Some have called for changes to the filibuster rule in the U.S. Senate to allow an easier passage of new voting rights protections. At present, the filibuster rule demands the agreement of 60 Senators in the 100-member chamber before moving to a vote on most legislation, meaning that members of the minority can band together and stop progress. Warnock noted that a focus on Democrats potentially joining together for filibuster changes ignores the Republican obstruction making those changes possibly useful at all.

As Warnock put it:

‘Folks keep asking what we are going to do about the filibuster. I think they ought to ask my colleagues on the other side of the aisle — what are they going to do about voting rights? The question really is not where do I stand on the filibuster — that’s a Senate rule. The most fundamental question is, Where do you stand on voting rights? We wouldn’t have to have this debate about the filibuster, at least on this issue, if the folks on the other side would do the right thing and stand for voting rights.’

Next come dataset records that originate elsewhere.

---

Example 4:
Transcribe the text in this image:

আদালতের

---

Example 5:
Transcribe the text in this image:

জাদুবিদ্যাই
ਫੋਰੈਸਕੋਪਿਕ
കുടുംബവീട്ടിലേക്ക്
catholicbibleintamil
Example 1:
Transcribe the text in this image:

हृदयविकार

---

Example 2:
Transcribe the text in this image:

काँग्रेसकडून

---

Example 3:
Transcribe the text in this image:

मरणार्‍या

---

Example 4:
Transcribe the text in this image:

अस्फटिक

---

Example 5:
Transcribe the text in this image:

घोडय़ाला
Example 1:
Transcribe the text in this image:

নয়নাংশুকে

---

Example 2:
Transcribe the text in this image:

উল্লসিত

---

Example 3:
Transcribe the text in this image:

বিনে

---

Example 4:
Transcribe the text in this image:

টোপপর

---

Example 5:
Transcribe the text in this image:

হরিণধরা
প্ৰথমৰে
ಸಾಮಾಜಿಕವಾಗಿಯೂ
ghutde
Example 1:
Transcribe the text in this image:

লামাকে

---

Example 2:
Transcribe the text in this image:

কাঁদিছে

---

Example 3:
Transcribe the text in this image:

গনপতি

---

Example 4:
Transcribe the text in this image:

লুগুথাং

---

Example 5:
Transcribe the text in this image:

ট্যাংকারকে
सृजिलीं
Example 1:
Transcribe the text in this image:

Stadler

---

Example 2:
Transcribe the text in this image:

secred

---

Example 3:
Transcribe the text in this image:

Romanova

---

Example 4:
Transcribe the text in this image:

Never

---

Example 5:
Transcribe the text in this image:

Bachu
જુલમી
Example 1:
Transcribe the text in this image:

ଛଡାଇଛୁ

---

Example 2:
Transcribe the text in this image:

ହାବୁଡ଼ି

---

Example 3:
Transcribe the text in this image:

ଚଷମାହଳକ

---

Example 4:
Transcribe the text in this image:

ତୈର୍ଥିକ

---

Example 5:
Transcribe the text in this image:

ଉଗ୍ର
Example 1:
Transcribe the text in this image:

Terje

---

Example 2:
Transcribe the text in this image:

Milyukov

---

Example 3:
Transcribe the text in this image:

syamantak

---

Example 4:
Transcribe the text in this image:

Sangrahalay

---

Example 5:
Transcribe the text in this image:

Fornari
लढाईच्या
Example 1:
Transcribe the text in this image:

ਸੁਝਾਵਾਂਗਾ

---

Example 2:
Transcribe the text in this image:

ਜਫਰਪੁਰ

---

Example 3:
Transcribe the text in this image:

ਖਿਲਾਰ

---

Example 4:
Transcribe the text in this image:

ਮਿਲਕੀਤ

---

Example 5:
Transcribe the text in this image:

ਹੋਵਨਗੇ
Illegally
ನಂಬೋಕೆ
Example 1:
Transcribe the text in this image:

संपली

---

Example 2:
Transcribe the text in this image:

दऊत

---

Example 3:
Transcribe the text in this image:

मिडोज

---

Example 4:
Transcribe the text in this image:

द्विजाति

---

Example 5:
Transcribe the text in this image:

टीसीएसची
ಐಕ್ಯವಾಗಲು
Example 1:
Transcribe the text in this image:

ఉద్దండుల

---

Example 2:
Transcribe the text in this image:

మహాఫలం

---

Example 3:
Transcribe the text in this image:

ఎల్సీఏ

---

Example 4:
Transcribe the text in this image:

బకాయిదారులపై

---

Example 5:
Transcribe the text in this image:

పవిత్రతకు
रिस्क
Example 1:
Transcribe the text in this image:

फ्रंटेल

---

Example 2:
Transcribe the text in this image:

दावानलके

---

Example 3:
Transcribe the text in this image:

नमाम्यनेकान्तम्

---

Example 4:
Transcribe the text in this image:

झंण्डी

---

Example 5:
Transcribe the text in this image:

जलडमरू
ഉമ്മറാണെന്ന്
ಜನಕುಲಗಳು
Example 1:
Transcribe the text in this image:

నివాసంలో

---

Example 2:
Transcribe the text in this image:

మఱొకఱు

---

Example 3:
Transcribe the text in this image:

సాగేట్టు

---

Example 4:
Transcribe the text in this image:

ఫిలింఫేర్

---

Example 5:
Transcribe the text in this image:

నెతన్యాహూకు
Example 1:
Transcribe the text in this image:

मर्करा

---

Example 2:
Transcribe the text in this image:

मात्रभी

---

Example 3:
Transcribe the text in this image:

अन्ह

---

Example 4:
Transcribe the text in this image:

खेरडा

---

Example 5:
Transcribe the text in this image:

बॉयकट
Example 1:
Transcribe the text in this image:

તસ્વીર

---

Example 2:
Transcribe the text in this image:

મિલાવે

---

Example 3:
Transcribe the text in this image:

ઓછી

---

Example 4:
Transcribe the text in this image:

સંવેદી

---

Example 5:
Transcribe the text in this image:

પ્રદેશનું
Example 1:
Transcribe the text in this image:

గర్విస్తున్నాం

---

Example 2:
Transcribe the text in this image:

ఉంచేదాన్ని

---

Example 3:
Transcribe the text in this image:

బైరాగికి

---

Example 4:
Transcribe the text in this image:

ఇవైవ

Republicans have cast recent elections reform measures as necessary to help safeguard the integrity of the process. They’re responding, however, to a problem that largely doesn’t exist, at least in the way that some Republicans have claimed. In the 2020 elections, no meaningful evidence of remotely systematic fraud ever emerged.

As Warnock pointedly put it:

‘Why won’t [Republicans] stand up for voting rights? They see what’s happening right here in Georgia. They see legislators deciding that it’s a crime to give people water who are standing in lines that they’re making longer.’